There is a line containing "чрезмерного усилия." in the entries below. Repeat that line and every line after it exactly, and nothing more.

---- Provided data

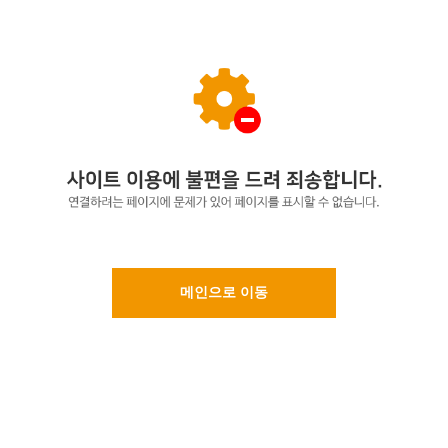
메인으로 이동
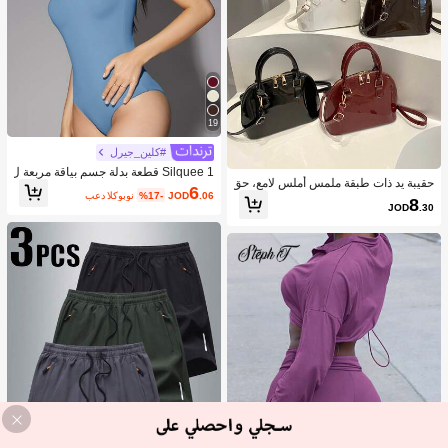
19
#كلين_جيرل
Silquee 1 قطعة بدلة جسم بياقة مربعة ل
حقيبة يد ذات طبقة ملمس أملس لامع، حق
ون سادة
6
.06
JOD
%17-
بعد الكوبون
يبة كروس بسيطة للنساء للتنقل اليومي
8
JOD
.30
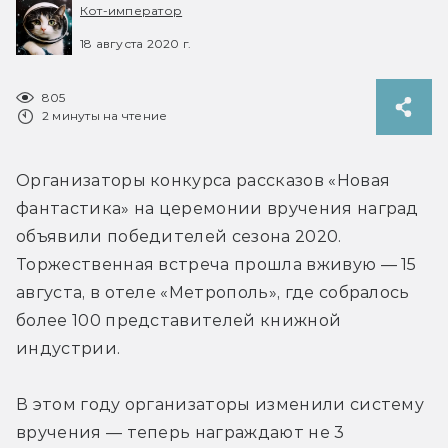
Кот-император
18 августа 2020 г.
805
2 минуты на чтение
Организаторы конкурса рассказов «Новая 
фантастика» на церемонии вручения наград 
объявили победителей сезона 2020. 
Торжественная встреча прошла вживую — 15 
августа, в отеле «Метрополь», где собралось 
более 100 представителей книжной 
индустрии.
В этом году организаторы изменили систему 
вручения — теперь награждают не 3 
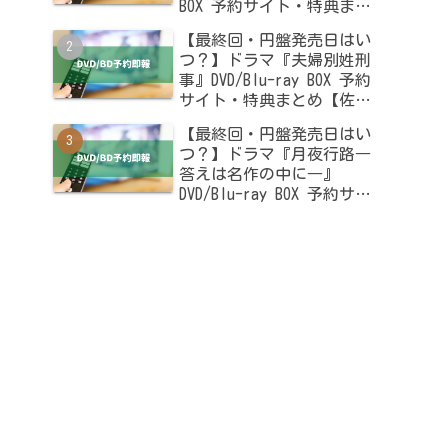
BOX 予約サイト・特典まと
め【木南晴夏・高杉真宙出
【最終回・円盤発売日はい
演】
つ？】ドラマ『夫婦別姓刑
事』DVD/Blu-ray BOX 予約
サイト・特典まとめ【佐藤
二朗・橋本愛出演】
【最終回・円盤発売日はい
つ？】ドラマ『月夜行路―
答えは名作の中に―』
DVD/Blu-ray BOX 予約サイ
ト・特典まとめ【波瑠・麻
生久美子出演】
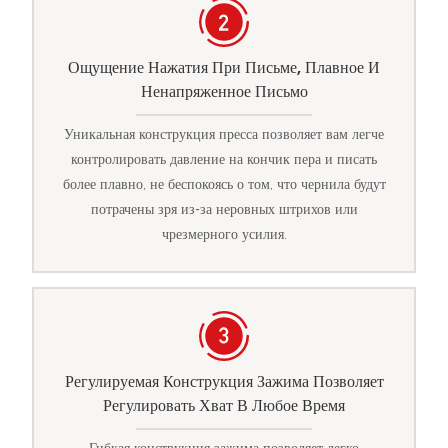
Ощущение Нажатия При Письме, Плавное И
Ненапряженное Письмо
Уникальная конструкция пресса позволяет вам легче
контролировать давление на кончик пера и писать
более плавно, не беспокоясь о том, что чернила будут
потрачены зря из-за неровных штрихов или
чрезмерного усилия.
Регулируемая Конструкция Зажима Позволяет
Регулировать Хват В Любое Время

--------

*Problem solution*.
чрезмерного усилия.
Регулируемая Конструкция Зажима Позволяет
Регулировать Хват В Любое Время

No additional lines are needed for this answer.